No self-respecting Southerner uses instant grits.”
Growing up in the South, I have eaten my fair share of grits. They have always been a staple of my diet and even today I find myself reaching for the bag of grits on the shelf when I am looking for a hot comfort food that goes with just about anything. Many Northerners know about the South’s love affair with grits because it was a crucial part of the plot in the popular film “My Cousin Vinny.” Grits are a tradition in the South that European settlers learned from the Native Americans and in ages past many poorer Southerners survived on grits and not much else.

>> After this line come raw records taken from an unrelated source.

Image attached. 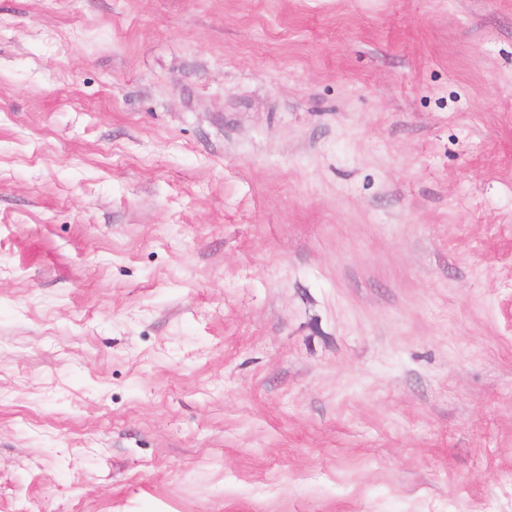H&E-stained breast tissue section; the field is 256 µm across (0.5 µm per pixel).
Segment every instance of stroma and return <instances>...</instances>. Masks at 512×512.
<instances>
[{"label": "stroma", "instance_id": "1", "mask_svg": "<svg viewBox=\"0 0 512 512\" xmlns=\"http://www.w3.org/2000/svg\"><path fill=\"white\" fill-rule=\"evenodd\" d=\"M0 512H512V0H0Z\"/></svg>", "mask_w": 512, "mask_h": 512}]
</instances>
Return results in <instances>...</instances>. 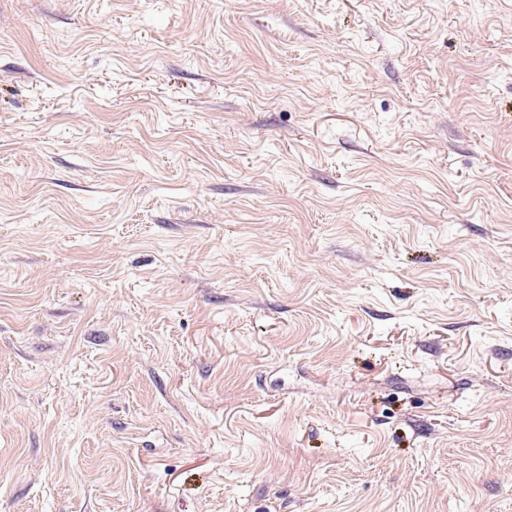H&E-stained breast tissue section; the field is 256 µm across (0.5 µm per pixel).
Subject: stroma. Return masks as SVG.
I'll return each mask as SVG.
<instances>
[{
	"label": "stroma",
	"instance_id": "1",
	"mask_svg": "<svg viewBox=\"0 0 512 512\" xmlns=\"http://www.w3.org/2000/svg\"><path fill=\"white\" fill-rule=\"evenodd\" d=\"M0 512H512V0H0Z\"/></svg>",
	"mask_w": 512,
	"mask_h": 512
}]
</instances>
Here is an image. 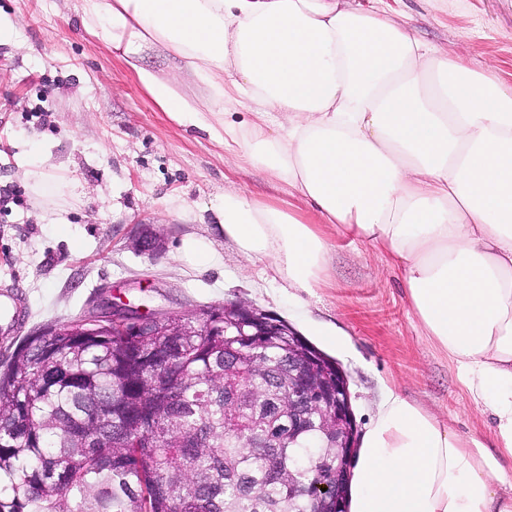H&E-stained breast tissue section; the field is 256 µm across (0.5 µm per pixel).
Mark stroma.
Listing matches in <instances>:
<instances>
[{"mask_svg":"<svg viewBox=\"0 0 512 512\" xmlns=\"http://www.w3.org/2000/svg\"><path fill=\"white\" fill-rule=\"evenodd\" d=\"M80 0H0L15 28L0 43V359L8 345L56 321L83 317L101 299L174 313L247 300L288 321L349 377L360 431L388 391L422 405L465 437L486 432L481 409L445 356L423 336L399 272L383 254L322 226L331 262L325 287H284L263 260L219 237L209 205L235 190L291 206L284 184L242 167L222 145L162 112L120 52L83 27ZM391 18L437 47L474 59L512 82V0H381ZM143 67L176 80L186 97L204 89L167 52ZM47 153L44 191L70 226L45 223L24 178L27 156ZM151 224L155 257L132 239ZM188 235L213 238L219 262L180 261Z\"/></svg>","mask_w":512,"mask_h":512,"instance_id":"35a3bbf8","label":"stroma"}]
</instances>
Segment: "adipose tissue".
Listing matches in <instances>:
<instances>
[{
	"instance_id": "ef3b65f1",
	"label": "adipose tissue",
	"mask_w": 512,
	"mask_h": 512,
	"mask_svg": "<svg viewBox=\"0 0 512 512\" xmlns=\"http://www.w3.org/2000/svg\"><path fill=\"white\" fill-rule=\"evenodd\" d=\"M81 20L171 119L315 215L228 191L211 203L221 235L307 292L329 268L320 225L382 253L424 335L490 412L487 435L465 439L388 393L350 512H512V83L352 0H81ZM151 47L210 107L141 66Z\"/></svg>"
}]
</instances>
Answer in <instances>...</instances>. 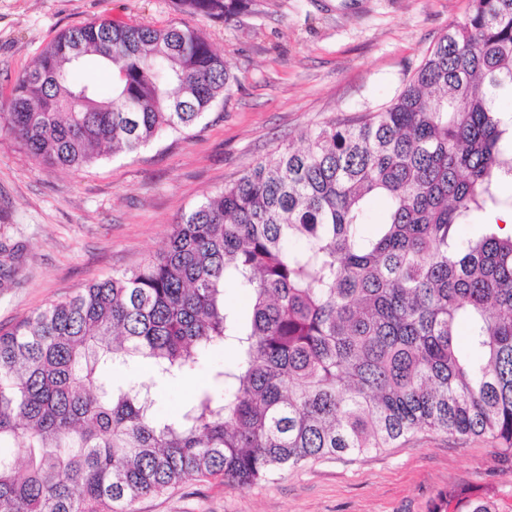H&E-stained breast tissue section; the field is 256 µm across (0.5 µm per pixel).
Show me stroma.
<instances>
[{"instance_id":"35a3bbf8","label":"stroma","mask_w":512,"mask_h":512,"mask_svg":"<svg viewBox=\"0 0 512 512\" xmlns=\"http://www.w3.org/2000/svg\"><path fill=\"white\" fill-rule=\"evenodd\" d=\"M470 0H255L211 20L176 0H0V98L62 30L90 21L191 27L230 65L223 100L188 131L82 168L33 161L0 136V327L112 273L146 264L174 224L308 129L388 104ZM210 350L158 380L154 413L189 404L233 362ZM512 512V453L423 431L378 451L309 460L247 488L191 481L136 512Z\"/></svg>"}]
</instances>
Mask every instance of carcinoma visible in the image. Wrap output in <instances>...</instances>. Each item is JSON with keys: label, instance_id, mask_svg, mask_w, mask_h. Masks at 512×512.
I'll use <instances>...</instances> for the list:
<instances>
[{"label": "carcinoma", "instance_id": "cac0c4a2", "mask_svg": "<svg viewBox=\"0 0 512 512\" xmlns=\"http://www.w3.org/2000/svg\"><path fill=\"white\" fill-rule=\"evenodd\" d=\"M225 20L254 0H177ZM112 68L109 96L73 78ZM229 65L197 30L118 21L60 32L0 101V135L81 168L183 131L224 95ZM512 0H471L386 106L307 134L173 227L142 267L0 328V512H133L220 477L245 488L288 465L386 448L423 429L512 451ZM389 208L366 221L369 201ZM485 231L462 239V224ZM246 291L228 307L224 290ZM465 327V342L459 329ZM235 359L177 416L100 364L174 379L204 350ZM152 374L151 366L143 360L130 361L124 365L108 364L104 367L103 375L114 383L125 381H143Z\"/></svg>", "mask_w": 512, "mask_h": 512}]
</instances>
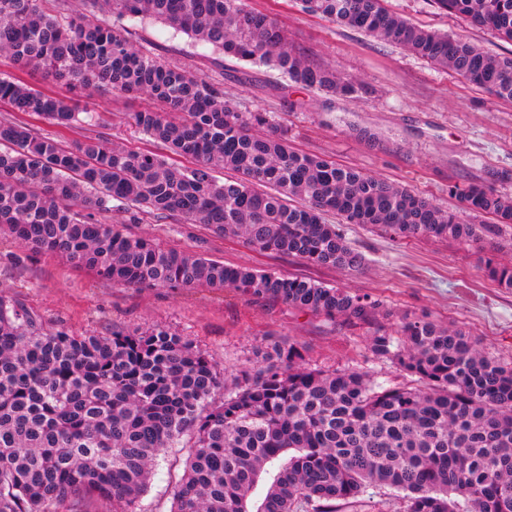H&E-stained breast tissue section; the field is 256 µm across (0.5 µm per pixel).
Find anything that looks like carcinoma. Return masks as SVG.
<instances>
[{"label":"carcinoma","mask_w":512,"mask_h":512,"mask_svg":"<svg viewBox=\"0 0 512 512\" xmlns=\"http://www.w3.org/2000/svg\"><path fill=\"white\" fill-rule=\"evenodd\" d=\"M0 0V55L70 90L143 97L134 132L170 156L103 135L64 143L0 120V228L23 248L54 253L130 288L233 290L351 327L372 325L378 301L303 276L230 266L106 224L117 202L136 216L202 224L250 248L309 265L354 269L362 257L325 215L400 238L452 239L483 255L480 270L512 289L494 230L512 224V196L448 186L450 211L404 185L293 149L268 113L240 112L224 88L135 44L149 20L224 61L262 64L326 96L365 89L308 64L279 22L245 0ZM337 27L359 30L447 68L512 103V57L417 26L387 0H303ZM438 8L512 42V0H435ZM0 103L69 129L89 126L68 98L0 77ZM190 160L181 165L173 157ZM229 170L231 179L217 173ZM372 356L401 380L323 370L303 348L257 352L233 387L209 354L166 329L108 336L49 330L0 295V512H80L85 500L135 512L168 449L190 439L170 512H249V494L280 461L259 512H336L383 486L401 512H512V364L465 329L405 316L369 336Z\"/></svg>","instance_id":"1"}]
</instances>
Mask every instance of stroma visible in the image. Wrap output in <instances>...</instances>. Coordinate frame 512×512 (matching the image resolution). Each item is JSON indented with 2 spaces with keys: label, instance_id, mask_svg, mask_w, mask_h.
Wrapping results in <instances>:
<instances>
[{
  "label": "stroma",
  "instance_id": "obj_1",
  "mask_svg": "<svg viewBox=\"0 0 512 512\" xmlns=\"http://www.w3.org/2000/svg\"><path fill=\"white\" fill-rule=\"evenodd\" d=\"M247 4L274 16L308 62L361 83L365 95L330 99L264 66L229 63L216 68L210 52L159 24L140 30L137 42L158 49L172 65L223 83L240 111L272 112L287 125L288 138L299 149L366 169L447 208L456 204L448 193L454 183L478 181L512 194V103L399 47L333 26L305 11L301 0ZM389 5L420 26L466 36L489 54L512 57L511 42L442 14L433 0H389ZM76 103L80 111L100 117L96 130L107 138L164 153L162 144L142 139L130 125V113L141 110L145 99L87 92ZM96 130L82 124L64 135L71 143ZM329 221L361 253V267L337 270L263 254L197 224L146 219L127 230L155 239L162 247L227 265L305 276L369 295L386 310V328H394L403 315H425L469 331L484 351L512 362V289L498 287L482 275L478 253L450 240L399 238L334 215ZM1 294L40 317L48 328L102 336L115 327L168 329L207 352L229 379L250 367L258 347L281 341L304 347L305 359L313 367L360 366L382 380L398 377L392 364L371 357L367 331L343 322L229 290L115 286L57 255L28 252L0 233ZM185 456V449L173 448L159 460L137 512H169Z\"/></svg>",
  "mask_w": 512,
  "mask_h": 512
}]
</instances>
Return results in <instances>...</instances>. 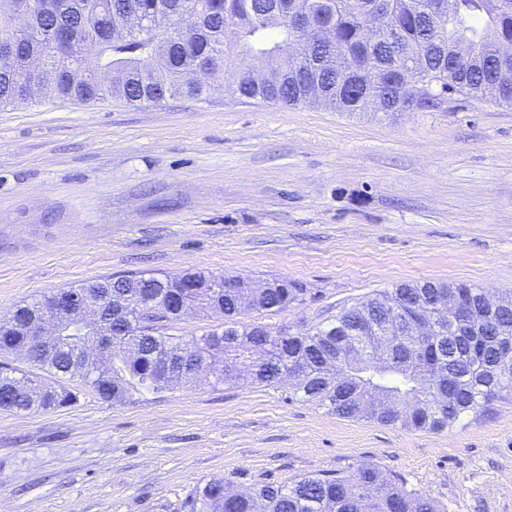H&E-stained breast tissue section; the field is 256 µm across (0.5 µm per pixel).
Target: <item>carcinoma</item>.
<instances>
[{
	"instance_id": "cac0c4a2",
	"label": "carcinoma",
	"mask_w": 512,
	"mask_h": 512,
	"mask_svg": "<svg viewBox=\"0 0 512 512\" xmlns=\"http://www.w3.org/2000/svg\"><path fill=\"white\" fill-rule=\"evenodd\" d=\"M43 0L36 11L22 10L0 24V45H11L15 62L0 67V106L52 98L90 102L103 98L72 72L91 53L96 62L120 73L107 96L130 105L167 98L202 97L211 85L195 76L199 68L230 73L227 89L240 99L297 106L315 93L320 105L338 112H364L365 97L385 102L384 114L428 112L436 98L455 94L489 97L512 106V80L500 76L498 45L512 42V0ZM43 63L27 71L26 59ZM213 273L177 276L134 274L71 285L89 291L106 322L112 299L139 288L190 300L200 310L217 309L224 328L205 329L186 340L168 333L169 321L151 325L142 314L118 337L133 355L112 354L107 364L80 366L75 341L44 336L39 342L17 333L0 335V354L25 355L29 369L0 362V410L39 413L74 404L82 392L121 402L139 390L159 391L207 377L218 355L251 361V349L265 357L250 373L269 386L294 375V393L340 417L440 432L463 417L481 414L512 395V353L498 350L512 337V299L495 312L483 309L479 288L431 282L400 284L374 294L305 333L249 326L236 317L253 310H283L304 301L306 289L291 281L263 295L232 290L192 293L180 287ZM462 294L473 298L466 325L448 336V321L429 308L432 299ZM52 295L16 306L19 323L32 319ZM435 319V334L418 332ZM46 374L57 391L25 383ZM77 380V386L67 382ZM201 512H437L429 497L382 476L378 466L360 464L348 478L305 477L290 485L267 482L237 492L222 479L196 488Z\"/></svg>"
}]
</instances>
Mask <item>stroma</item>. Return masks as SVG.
Wrapping results in <instances>:
<instances>
[{
  "instance_id": "1",
  "label": "stroma",
  "mask_w": 512,
  "mask_h": 512,
  "mask_svg": "<svg viewBox=\"0 0 512 512\" xmlns=\"http://www.w3.org/2000/svg\"><path fill=\"white\" fill-rule=\"evenodd\" d=\"M294 281L247 324L303 332L402 283L512 292V107L454 95L395 118L207 100L0 107V317L132 272ZM376 464L439 512H512V396L433 433L346 419L288 383L178 386L0 411V512H189Z\"/></svg>"
}]
</instances>
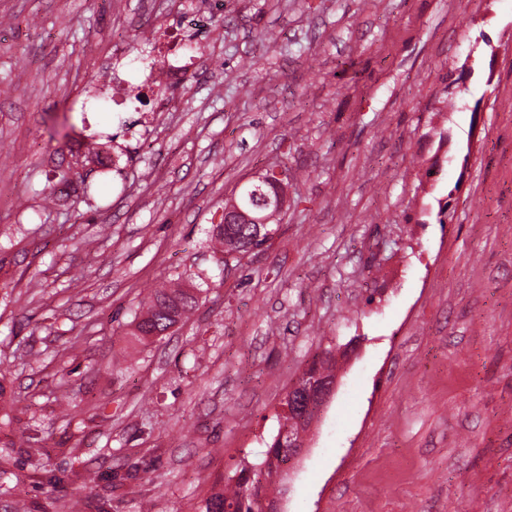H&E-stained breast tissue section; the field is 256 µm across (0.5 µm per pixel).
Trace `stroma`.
Instances as JSON below:
<instances>
[{
  "mask_svg": "<svg viewBox=\"0 0 512 512\" xmlns=\"http://www.w3.org/2000/svg\"><path fill=\"white\" fill-rule=\"evenodd\" d=\"M173 17L0 0V512H196L356 336L284 512H512V0H224L127 100ZM284 165L277 235L225 262V200ZM178 283L198 310L136 341ZM198 293L197 288L151 289L129 334L141 343L153 341L156 334L189 318L199 306Z\"/></svg>",
  "mask_w": 512,
  "mask_h": 512,
  "instance_id": "obj_1",
  "label": "stroma"
}]
</instances>
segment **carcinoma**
I'll use <instances>...</instances> for the list:
<instances>
[{
  "instance_id": "1",
  "label": "carcinoma",
  "mask_w": 512,
  "mask_h": 512,
  "mask_svg": "<svg viewBox=\"0 0 512 512\" xmlns=\"http://www.w3.org/2000/svg\"><path fill=\"white\" fill-rule=\"evenodd\" d=\"M268 217V224H226L218 231H211L212 249L241 261L246 255L260 249L269 241V233L277 232L281 212L269 207L259 211ZM200 296L195 288H153L141 304L140 314L132 322L130 335L141 343L151 342L155 335L186 319L197 309ZM336 353L328 346L316 353L302 375L336 378ZM309 423L299 415L284 412L279 423L278 435L282 440L270 442L265 456L253 463L250 471L241 466L224 480V488L211 493L200 504L198 512H269L273 501L282 494V487H273L271 478L272 458L280 457L281 449L288 445V429L306 431Z\"/></svg>"
}]
</instances>
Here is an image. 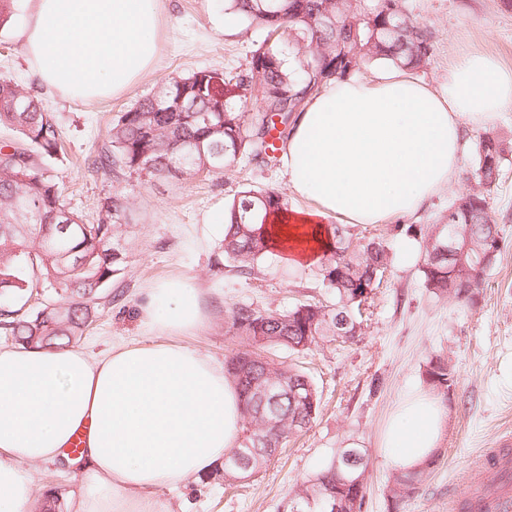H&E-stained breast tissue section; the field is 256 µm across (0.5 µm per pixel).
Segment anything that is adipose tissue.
I'll list each match as a JSON object with an SVG mask.
<instances>
[{"label": "adipose tissue", "mask_w": 512, "mask_h": 512, "mask_svg": "<svg viewBox=\"0 0 512 512\" xmlns=\"http://www.w3.org/2000/svg\"><path fill=\"white\" fill-rule=\"evenodd\" d=\"M30 9L23 51L62 96H116L156 65L159 0H30ZM511 104L512 71L477 51L449 65L442 92L387 65L374 78L328 85L299 112L284 151L292 191L314 205L267 215L272 248L310 266L331 249L329 219L381 224L416 212L455 183L465 125H486ZM202 295L185 280L147 289L145 344L99 354L0 347V512H30L34 468L62 462L78 429L86 439L72 512H159L157 490L223 463L243 416L223 366L183 342L209 325ZM447 415L432 389H409L381 435L387 464L421 467Z\"/></svg>", "instance_id": "ef3b65f1"}]
</instances>
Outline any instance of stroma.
<instances>
[{
    "label": "stroma",
    "mask_w": 512,
    "mask_h": 512,
    "mask_svg": "<svg viewBox=\"0 0 512 512\" xmlns=\"http://www.w3.org/2000/svg\"><path fill=\"white\" fill-rule=\"evenodd\" d=\"M404 6L432 33V55L416 76L435 90L447 85L448 63L462 49L483 52L512 70V9L502 0H404ZM162 14L165 34L155 70L119 96L79 102L63 98L37 78L18 38L28 10L25 0H17L0 26V77L15 81L54 113L63 151L47 165L66 203L85 223L98 221L99 204L108 195H123L130 202L117 233L126 259L111 286L101 288L82 346L98 352L118 343L145 342L138 312L146 288L178 278L204 288L211 323L192 344L220 362L239 346L225 332L234 305L284 313L305 302L331 303L334 294L323 286L318 266L290 267L276 255L259 261L257 275L239 274L223 254V225L210 221L247 188L275 189L289 205L306 206V199L289 187L282 161L240 157L223 172L191 181L90 167L119 116L156 93L168 77L199 69L227 76L246 72L264 39L261 30L227 10L224 0H165ZM468 171V163H461L455 185L413 215L354 227V245L374 239L388 254L387 270L365 304L358 336L321 343L304 355L272 349L276 361L297 363L313 377L322 394L316 417L249 481L225 486L219 467L191 482L181 495L159 491L163 512H278L288 492L352 441L359 442L367 460L362 512H388L393 472L379 446L380 433L435 356L447 358L457 382L446 401L439 460L419 493L401 503L400 512H448L449 498L466 490L459 475L512 431V162L503 167L488 197L502 243L477 301L464 305L438 298L423 286L422 231L446 216L450 203L470 188ZM408 242L413 251L405 250ZM34 478L54 492L57 512H68L79 490L73 467L43 465Z\"/></svg>",
    "instance_id": "1"
}]
</instances>
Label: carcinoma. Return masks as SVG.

In the early 1900s, a horrible disease known as Pellagra (which is a niacin deficiency) became epidemic in the South, particularly in the poorer regions. Originally it was thought that Pellagra was caused by some germ or toxin in corn, but that explanation didn’t make much sense given that corn had always been a staple in the Southern diet. Why was this strange disease becoming a problem all of a sudden? Because the traditional method of making grits involved soaking corn kernels in lime water (the mineral lime, not the citrus fruit) before grinding them. This simple step makes niacin nutritionally available in corn, and therefore Native Americans and early settlers could survive on a diet of corn without many ill side effects. In the early 20th century, with the advent of so many new farming and milling methods in the South, the traditional method of preparing corn, including the preparation of grits, was replaced by what was thought to be a more sensible and faster method of just grinding the corn without soaking it. The results were disastrous: by 1916 approximately 100,000 Southerners had developed Pellagra and many died for the simple reason that they dispensed with an old tradition that they didn’t understand. The Native Americans didn’t know anything about niacin or specifically why soaking the corn in lime was important, they had just learned (undoubtedly through trial and error) that this was a step that needed to be taken.
I am always suspicious whenever any individual or group dismisses tradition lightly. It is a particularly nasty side-effect of so much wonderful innovation: we fall into the habit of thinking that the new way of doing things is always the better way, and it simply isn’t. Believe it or not, people have been having good ideas for a very long time. In our desire for creativity and innovation, we often forget the importance of wisdom. Wisdom is knowledge that comes largely from time and experience. If creativity is a spark, then wisdom is a slow-burning ember. We need wisdom because it keeps us from having to learn every one of life’s lessons the hard way. Tradition is one way in which the wisdom of our ancestors is handed down, but we have fallen into the belief that we must understand a tradition in order for it to be of value to us. We did not understand the purpose of washing corn kernels in lime water before milling them, but that doesn’t mean that tradition had no value. By dispensing with the tradition we were forced to learn the hard way just how important it was.
If the Pellagra outbreak in the South can teach us anything, it should be the danger of modern arrogance. Modern arrogance is the idea that we have only really figured the world out in the last 60 years or so and that every idea, every tradition and every practice of previous generations should be regarded with suspicion or condescension. Modern arrogance teaches us that people in the past were superstitious, ignorant and backward and that we, in contrast, are more enlightened and more clever. It just isn’t so. Next time you look at a medieval cathedral remind yourself that this building was built without power tools and calculators. How many of our modern buildings do you think will still be around in 500 or 1000 years? I am all for progress and innovation, but it should be done with humility and respect paid to tradition. We forget that traditions have had to stand the test of time, which is usually a far more severe judge than we could ever be. Give traditional ideas and methods a chance and don’t easily dismiss them. We may not understand everything our ancestors did, but that is probably more a sign of our ignorance than theirs.
So glad you're a grits fan. I was telling a Peruvian cook about grits the other day and she listened, intrigued by the possibility. Oddly, even though corn is a huge staple here, they don't eat grits, rather a kind of corn soup, but it's not the same. I like your point that the expanse of time is a better judge than we are... thanks for sharing, Kevin.